Source extract START

Chancellor of the Exchequer Rachel Reeves (photo: Getty)

Rachel Reeves has been speaking to the newspapers trying to sell her Budget, which given her communication abilities is a bit like asking King Herod to do your babysitting. The Chancellor of the Exchequer appears to be getting the excuses in early; it’s almost as if she, like everyone else, knows that next week’s announcements will be a catastrophe.

The thread that comes through the article is that the country is somehow being punished for the Chancellor’s teenage insecurities

Reeves’s big message is that she’s been ‘underestimated all her life’. A humbler person might wonder why everyone has consistently assessed her to be not up to the job rather than assuming that the judgement of everyone ever has been wanting. I want to assure Rach that most of us do not underestimate her at all; we know she’s capable of getting much, much worse.

In an ‘away from the cameras’ piece with the FT, one of Reeves’s most tiresome tropes rears its head. There is an exceptionally tedious idea in the Chancellor of the Exchequer’s head that people challenge her because she’s a woman and not because she is turning the British economy into a clown car. In the FT piece we see a classic example of this when a local business leader in Scotland challenges Reeves ‘robustly… she believes rudely’ about her taxes on North Sea oil and gas. He doesn’t get an answer about economics but a hectoring on gender politics instead. “‘Talk to me with respect’ Reeves says, glaring at her interlocutor. Eyes shift nervously towards the floor. ‘I’m the Chancellor of the Exchequer.’” She seems to think that playing at being a Powerpuff girl is a substitute for economic competence. 

To be fair to the Financial Times they also included this intensely funny line: ‘Reeves demands respect – and she believes that with her Budget, in spite of everything, she will earn it.’ There are people in our nation’s mental institutions who believe that they are the Queen of Sheba who are less delusional than this.

The real comic gems appeared in the Times, courtesy of Starmerite hagiographer Tom Baldwin. For the Blairite apparatchik in government this is the equivalent of sitting down to have a profile written by the Venerable Bede. Nevertheless, we still get glimpses into the perma-awkwardness that is Reeves’s interaction with the general public.

On a visit to a school she has to ask a group of bored teenagers, ‘Do you, er, know who I am?’ If there is a child in the blessed throes of innocence where they are spared from being aware of the existence of Rachel Reeves it seems exceptionally cruel to remove them from it. It gets worse:

‘Eventually, a girl is coaxed into describing her coursework on the history of Britain’s political parties. “So, which one do I represent?” asks the politician with anxiety creeping into her voice. “Is it Labour?” the girl replies before adding, almost inaudibly under her breath, “And that shows I know.”’

 The loss of innocence is really a tragic thing.

Source extract END
Data segment START

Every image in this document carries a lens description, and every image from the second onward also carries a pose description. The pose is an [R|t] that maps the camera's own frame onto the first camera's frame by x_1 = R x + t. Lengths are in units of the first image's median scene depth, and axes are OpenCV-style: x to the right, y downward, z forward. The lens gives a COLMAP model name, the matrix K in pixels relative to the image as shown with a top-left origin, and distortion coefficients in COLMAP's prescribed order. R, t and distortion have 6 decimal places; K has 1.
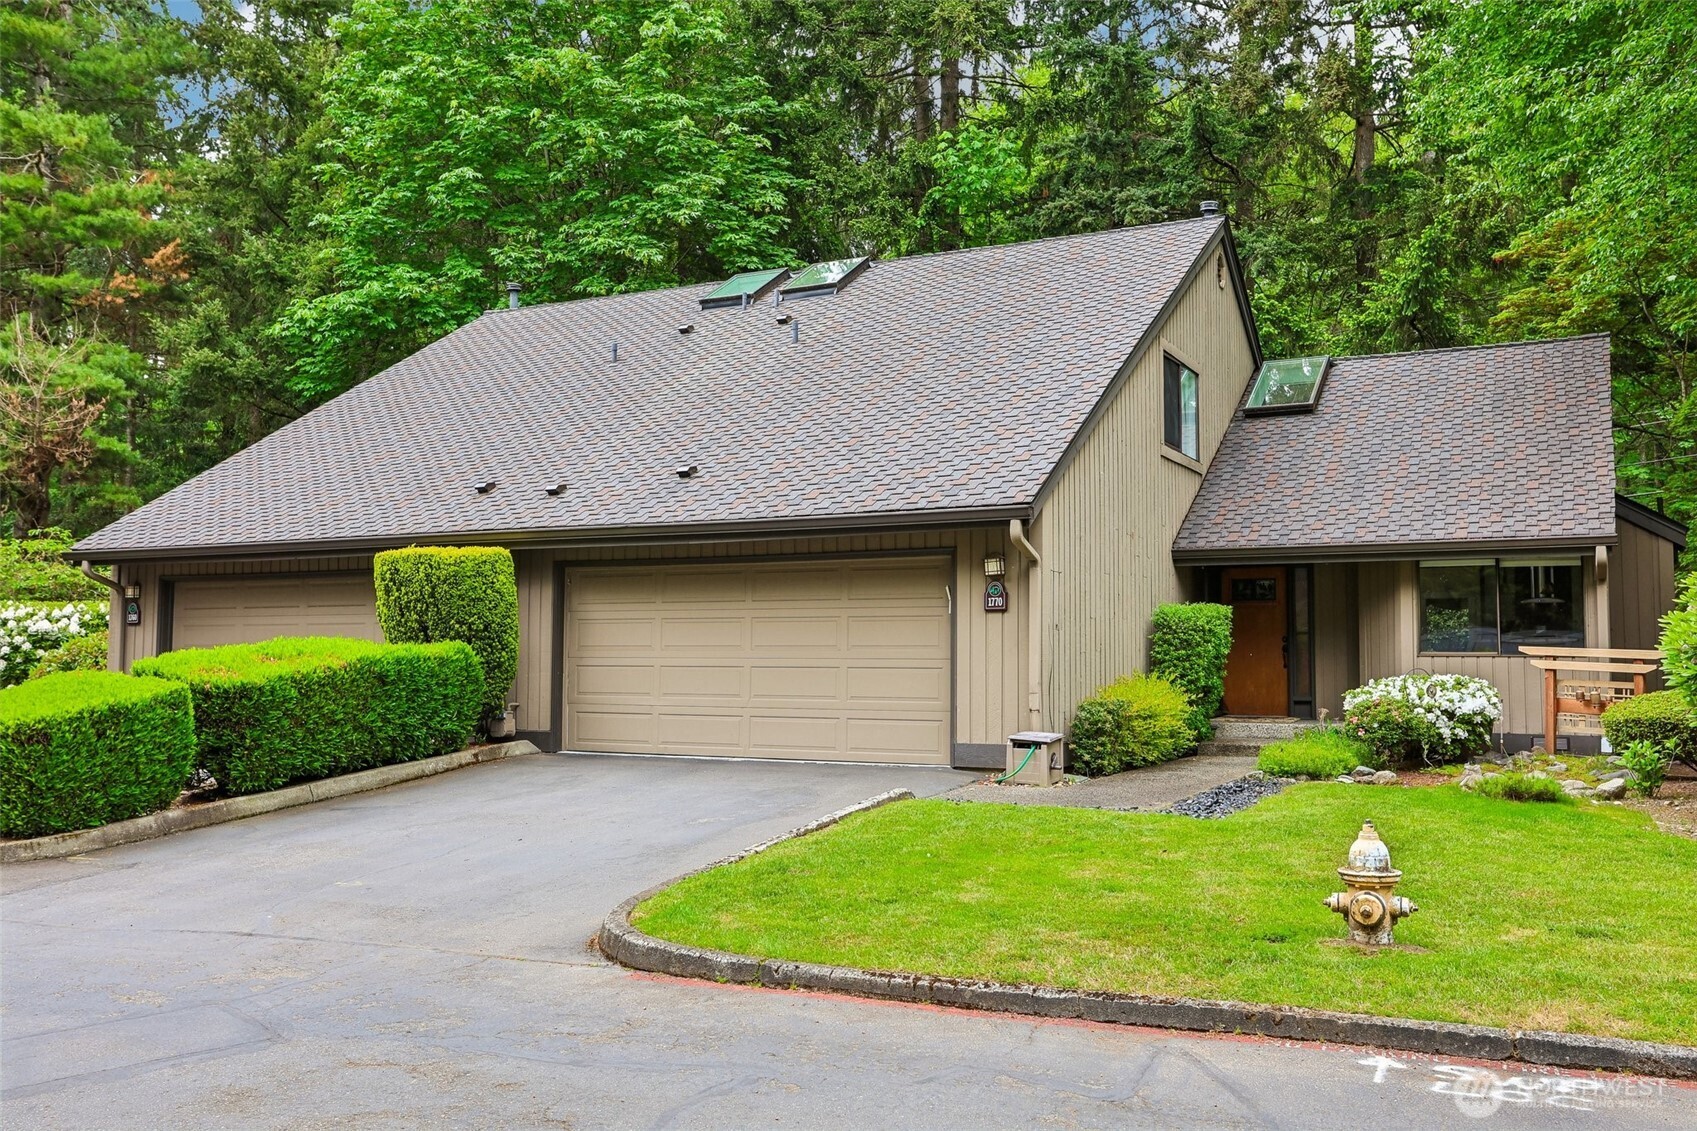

Data segment END

About this task: Please rewrite the stretch of the commentary on Rachel Reeves's Budget from "To be fair to" through "delusional than this.", putting "FT" in place of "Financial Times".

Finished exercise:
To be fair to the FT they also included this intensely funny line: ‘Reeves demands respect – and she believes that with her Budget, in spite of everything, she will earn it.’ There are people in our nation’s mental institutions who believe that they are the Queen of Sheba who are less delusional than this.